César se retranche à Ruspina (20-21)

[20] (1) Cependant César fortifia son camp avec plus de diligence, redoubla la garde des forts, et fit tirer deux retranchements, l'un de Ruspina à la mer, et l'autre de la mer au camp, afin de pouvoir communiquer librement de l'un à l'autre, et recevoir, sans risque, les secours qui lui viendraient. Il fit encore porter dans son camp les armes et les machines qu'il avait sur ses vaisseaux, manda au camp une partie des rameurs qui servaient sur les galères gauloises et rhodiennes, et les arma pour essayer s'il ne pourrait pas, à l'exemple de l'ennemi, entremêler sa cavalerie de fantassins armés à la légère; enfin il tira de ses vaisseaux des archers de toute espèce, d'Iturie et de Syrie, dont il grossit son armée: (2) car on disait qu'à trois jours de là Scipion devait arriver et joindre aux troupes de Labiénus et de Pétréius ses huit légions avec trois mille chevaux. (3) En outre, par l'ordre de César, on dresse des ateliers pour forger des flèches et des traits, fondre des balles, fabriquer des pieux. Il envoie en Sicile pour avoir du fer, du plomb, des claies, et du bois propre à construire des béliers, toutes choses qui manquent en Afrique. (4) Il remarqua aussi qu'il n'aurait pas de blé en Afrique si l'on n'en allait pas chercher au dehors, parce que tous les laboureurs ayant été, l'année précédente, enrôlés par l'ennemi, on n'avait pas fait la moisson. D'ailleurs Labiénus avait fait transporter dans un petit nombre de places fortes tout le blé qui s'était trouvé en Afrique, et avait ainsi épuisé le reste de la province. Les villes, à l'exception de quelques-unes où il avait mis garnison, avaient été saccagées et détruites, leurs habitants forcés de se réfugier dans les places fortes, et la campagne entièrement ravagée.

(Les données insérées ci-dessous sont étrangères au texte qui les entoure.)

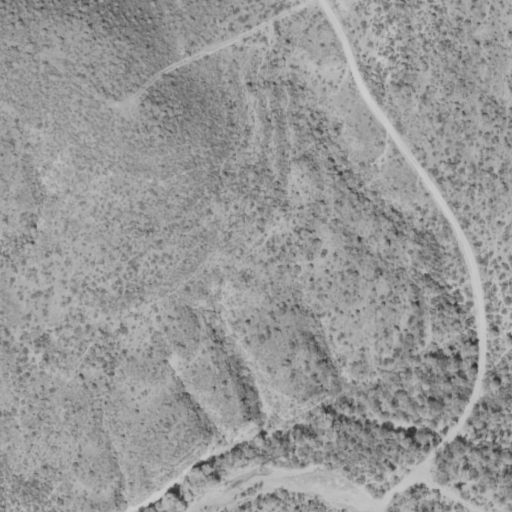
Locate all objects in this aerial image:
road: (472, 252)
road: (450, 489)
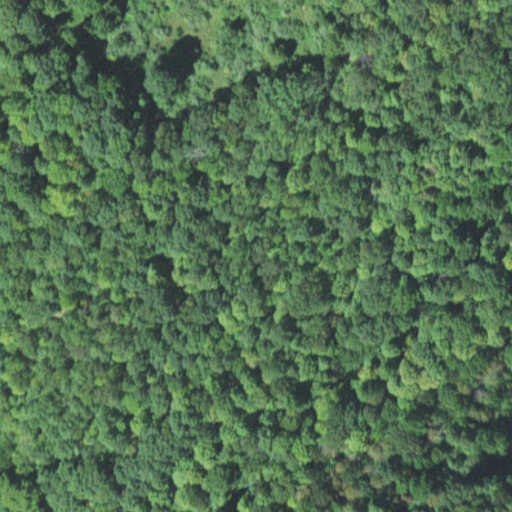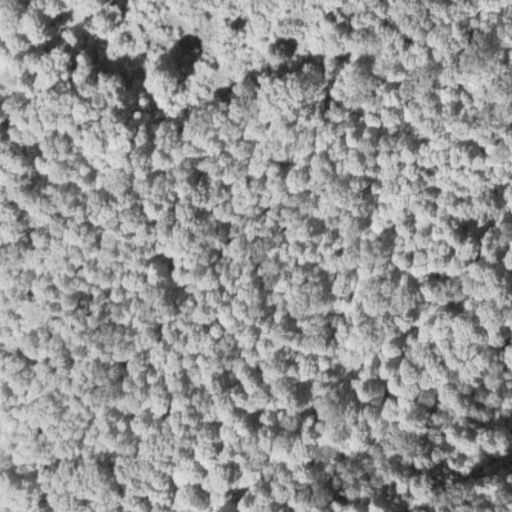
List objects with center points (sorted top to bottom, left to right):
road: (55, 23)
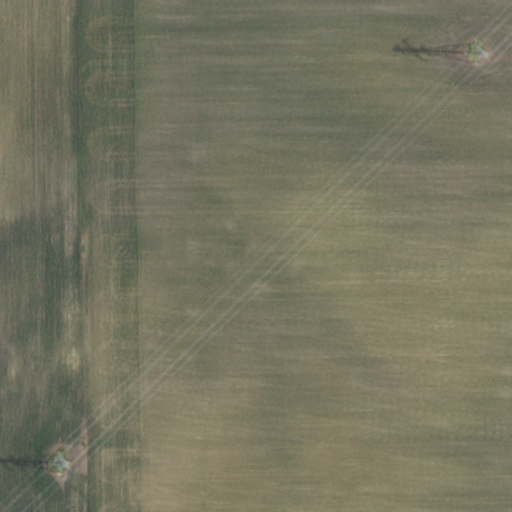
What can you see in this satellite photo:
power tower: (473, 46)
power tower: (58, 459)
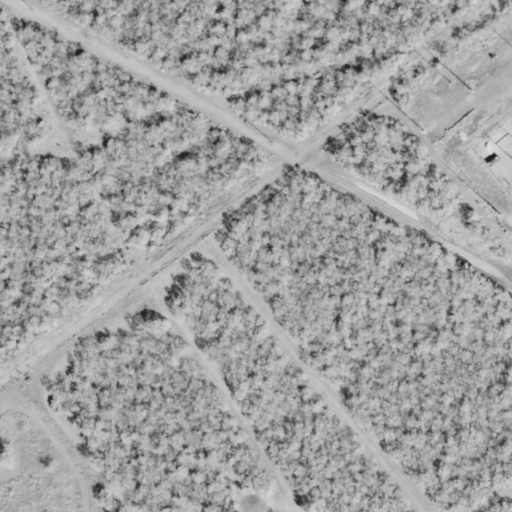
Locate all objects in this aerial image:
power tower: (30, 10)
power tower: (268, 141)
power tower: (448, 239)
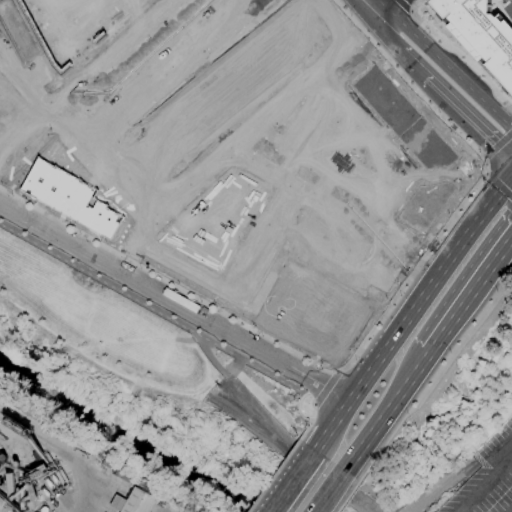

[21] (1) Réduit à cette extrémité, César avait obtenu de quelques particuliers, à force de prières et de caresses, un peu de blé qu'il ménageait avec soin, il était aussi très exact à visiter chaque jour ses travaux et faisait alternativement monter la tarde à ses cohortes, à cause de cette multitude d'ennemis. (2) Labiénus fit transporter sur des chariots, à Hadrumète, ses blessés, qui étaient en très grand nombre. (3) Cependant les vaisseaux de charge de César erraient à l'aventure, incertains du lieu où il était campé; les chaloupes des ennemis les attaquaient l'un après l'autre, et elles en avaient pris ou brûlé plusieurs. (4) César, en ayant été informé, fit croiser sa flotte autour des îles et des ports, pour la sûreté des convois.

[Début]

 

César décide Pompée le fils, à suivre l'exemple de son père (22-23)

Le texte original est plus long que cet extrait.